In order to receive the stamp of approval, MGX must prove that it’s economically possible to recover lithium from these brines. If one couples the service fees collected by removing minerals from wastewater of major producers, along with the commercial sale of the minerals themselves, MGX definitely has a chance to reverse the decision on the resource estimate, and bring it back into compliance.
With the announcement that MGX and PurLucid having successfully produced lithium from the first pass sample, it’s one more hurdle out of the way to unlocking the resource, and awakening an investment community to the possibility of adding Alberta to the lithium producers map.
The Initial Results Are Promising
Prior to the extraction process laid out by MGX and PurLucid, the heavy oil EBD wastewater used had a concentration of 87 mg/L. After the initial process was completed, the final recovery of the Li was 34.8 mg/L, or 40%.
Considering the volume in play for MGX, based on their massive lithium mineral rights holdings, as well as compared to recovery rates from many solar evaporation production sites around the world, a 40% recovery is a great starting point.
Solar evaporation methods in comparison can recover from as little as 28.1% to as high as 74%, depending concentration levels, and time allotted to evaporating out water in volume. A loss of Li+ recovery of 55% is relatively normal.
From the data obtained from the first pass sample done between MGX and PurLucid, the 40% recovery was accounted for at each step. And while some lithium was lost in these steps, other saleable commodities were recovered for other uses, such as salts, and other minerals.
According to Dr. Preston McEachern of PurLucid, the breakdown of the lithium losses were as follows:
• 18% of the Li was lost during the removal of hydrocarbons, silica and other solids
• 1% of the Li was lost in the process that recovers NaCl (salt) for commercial sale
• 16% of the Li was lost when removing sulfur contaminants, and recovering MgO
• 4% of the Li was lost in the step that recovers CaCl2
Overall, the process was a success, in that it successfully produced crystallized lithium carbonate, as well as other commercially valuable minerals such as boron and vanadium. As well, the water itself was improved upon, by removing 99.9% of the silica, and 99.7% of the hydrocarbons, making the remaining water suitable for reuse in steam generation.

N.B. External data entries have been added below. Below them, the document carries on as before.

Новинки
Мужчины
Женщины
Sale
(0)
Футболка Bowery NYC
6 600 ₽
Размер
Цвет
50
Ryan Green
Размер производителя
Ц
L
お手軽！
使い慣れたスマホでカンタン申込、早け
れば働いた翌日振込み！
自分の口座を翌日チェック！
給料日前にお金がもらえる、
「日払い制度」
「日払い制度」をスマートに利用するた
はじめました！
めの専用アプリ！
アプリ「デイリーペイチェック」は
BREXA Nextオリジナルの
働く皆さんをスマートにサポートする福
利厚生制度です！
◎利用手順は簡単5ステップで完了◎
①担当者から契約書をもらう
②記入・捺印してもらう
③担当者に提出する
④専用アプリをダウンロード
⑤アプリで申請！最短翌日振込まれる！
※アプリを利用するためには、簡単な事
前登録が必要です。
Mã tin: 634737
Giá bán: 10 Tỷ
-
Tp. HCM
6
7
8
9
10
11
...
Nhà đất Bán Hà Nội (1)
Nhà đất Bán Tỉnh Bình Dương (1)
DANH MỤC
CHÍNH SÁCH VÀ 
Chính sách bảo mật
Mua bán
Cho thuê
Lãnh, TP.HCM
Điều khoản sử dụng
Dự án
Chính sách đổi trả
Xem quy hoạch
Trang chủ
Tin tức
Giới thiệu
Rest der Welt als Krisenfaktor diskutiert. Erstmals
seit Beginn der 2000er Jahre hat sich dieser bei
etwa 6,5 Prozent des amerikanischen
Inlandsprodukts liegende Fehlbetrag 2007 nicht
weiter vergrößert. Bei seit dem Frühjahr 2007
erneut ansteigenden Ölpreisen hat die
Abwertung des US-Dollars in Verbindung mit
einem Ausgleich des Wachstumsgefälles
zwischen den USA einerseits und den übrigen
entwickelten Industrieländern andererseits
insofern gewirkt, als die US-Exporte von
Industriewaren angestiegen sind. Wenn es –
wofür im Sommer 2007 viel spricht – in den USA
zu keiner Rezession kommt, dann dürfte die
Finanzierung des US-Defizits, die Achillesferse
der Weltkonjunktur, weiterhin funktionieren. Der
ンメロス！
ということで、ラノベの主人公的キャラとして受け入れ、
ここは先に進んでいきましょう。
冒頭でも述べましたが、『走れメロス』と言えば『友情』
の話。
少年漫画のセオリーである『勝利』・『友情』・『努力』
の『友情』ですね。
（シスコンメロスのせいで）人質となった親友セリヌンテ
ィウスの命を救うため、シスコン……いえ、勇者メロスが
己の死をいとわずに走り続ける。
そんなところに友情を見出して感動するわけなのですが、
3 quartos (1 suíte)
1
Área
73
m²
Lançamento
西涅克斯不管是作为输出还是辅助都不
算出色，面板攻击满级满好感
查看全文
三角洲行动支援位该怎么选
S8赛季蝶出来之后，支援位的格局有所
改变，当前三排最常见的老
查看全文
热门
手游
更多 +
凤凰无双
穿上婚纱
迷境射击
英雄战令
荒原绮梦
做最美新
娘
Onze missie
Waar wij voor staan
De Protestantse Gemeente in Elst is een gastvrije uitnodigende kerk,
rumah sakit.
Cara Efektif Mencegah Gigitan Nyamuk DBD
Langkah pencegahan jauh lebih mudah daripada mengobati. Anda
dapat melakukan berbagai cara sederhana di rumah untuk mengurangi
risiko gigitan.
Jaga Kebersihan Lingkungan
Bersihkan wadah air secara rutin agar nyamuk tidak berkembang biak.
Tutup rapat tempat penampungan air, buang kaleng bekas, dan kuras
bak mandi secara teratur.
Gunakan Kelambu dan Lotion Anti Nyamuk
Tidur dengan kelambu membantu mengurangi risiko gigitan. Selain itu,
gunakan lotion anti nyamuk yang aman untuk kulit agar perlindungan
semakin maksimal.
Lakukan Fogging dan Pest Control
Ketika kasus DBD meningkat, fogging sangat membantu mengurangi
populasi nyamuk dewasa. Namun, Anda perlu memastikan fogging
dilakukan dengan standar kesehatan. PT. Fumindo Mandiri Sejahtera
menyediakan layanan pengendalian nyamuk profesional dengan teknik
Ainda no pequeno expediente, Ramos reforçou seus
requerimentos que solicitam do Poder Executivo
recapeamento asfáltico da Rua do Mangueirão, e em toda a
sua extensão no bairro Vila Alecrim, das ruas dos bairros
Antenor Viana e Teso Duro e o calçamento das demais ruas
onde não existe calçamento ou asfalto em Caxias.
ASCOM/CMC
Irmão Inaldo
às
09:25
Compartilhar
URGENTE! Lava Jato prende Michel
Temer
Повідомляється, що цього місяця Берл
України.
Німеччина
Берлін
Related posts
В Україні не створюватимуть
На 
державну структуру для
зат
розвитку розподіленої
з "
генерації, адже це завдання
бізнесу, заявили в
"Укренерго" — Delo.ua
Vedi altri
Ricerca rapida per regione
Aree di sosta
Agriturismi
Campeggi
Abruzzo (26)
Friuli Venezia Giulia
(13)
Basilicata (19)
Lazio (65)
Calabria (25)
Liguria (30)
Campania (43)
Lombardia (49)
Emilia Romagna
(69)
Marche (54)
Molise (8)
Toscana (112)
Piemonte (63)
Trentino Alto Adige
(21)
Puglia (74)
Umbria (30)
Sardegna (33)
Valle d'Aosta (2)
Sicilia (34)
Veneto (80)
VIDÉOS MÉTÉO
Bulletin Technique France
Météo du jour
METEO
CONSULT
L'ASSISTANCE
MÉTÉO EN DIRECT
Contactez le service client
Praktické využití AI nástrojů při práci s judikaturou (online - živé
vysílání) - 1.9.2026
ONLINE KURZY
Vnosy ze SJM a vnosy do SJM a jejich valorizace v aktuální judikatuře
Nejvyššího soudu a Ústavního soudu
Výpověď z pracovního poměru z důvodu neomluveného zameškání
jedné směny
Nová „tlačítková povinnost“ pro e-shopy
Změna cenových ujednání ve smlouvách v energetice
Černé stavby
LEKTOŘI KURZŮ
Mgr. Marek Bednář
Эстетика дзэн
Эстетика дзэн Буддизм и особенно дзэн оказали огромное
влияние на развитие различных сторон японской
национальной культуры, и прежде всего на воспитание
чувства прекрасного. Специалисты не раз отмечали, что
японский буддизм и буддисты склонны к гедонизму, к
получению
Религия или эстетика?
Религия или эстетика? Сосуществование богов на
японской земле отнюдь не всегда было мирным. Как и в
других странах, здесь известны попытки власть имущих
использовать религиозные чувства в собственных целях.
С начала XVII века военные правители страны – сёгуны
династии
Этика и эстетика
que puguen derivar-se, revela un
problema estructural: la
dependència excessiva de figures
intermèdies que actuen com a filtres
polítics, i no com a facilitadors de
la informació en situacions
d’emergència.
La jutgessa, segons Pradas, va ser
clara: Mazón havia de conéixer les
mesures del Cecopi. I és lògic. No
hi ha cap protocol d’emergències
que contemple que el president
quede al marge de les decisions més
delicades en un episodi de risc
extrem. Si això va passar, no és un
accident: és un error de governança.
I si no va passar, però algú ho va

MGX has so far met its timeline projections, having officially produced lithium prior to the end of 2016. Next on deck, the pilot plant’s completion is expected in the coming months. A successful run with the pilot will warrant the construction of a much larger facility, likely within the Sturgeon Lake property’s borders.
Given the friendly relationship with CNRL, and the access MGX is afforded to their infrastructure, it’s feasible to project that a collection facility for produced water would align with CNRL’s lines.
As well, MGX and PurLucid have extended the option for MGX to fully acquire their partner its water treatment processes.
MGX will certainly hone its focus more on the petrolithium aspect of its portfolio going forward, especially with the potential in pace when looking to unlock Sturgeon Lake’s 2 million tonne lithium resource, and bring it into compliance.
Lithium prices hovered between $12,000-$14,000 per tonne for most of 2016. At $12,000 per tonne, that would put the gross value of Sturgeon Lake’s 2 million tonnes at more than $20 billion.
To put that into perspective, MGX has already stated their goal is to reach the capacity to process a million barrels of brine per day. Once they can achieve a recovery rate that delivers concentrations of around 50 mg/L, they’ll be on their way to produce upwards of 14,000 tonnes of lithium carbonate per year.
The petrolithium era has begun, and it starts in 2017.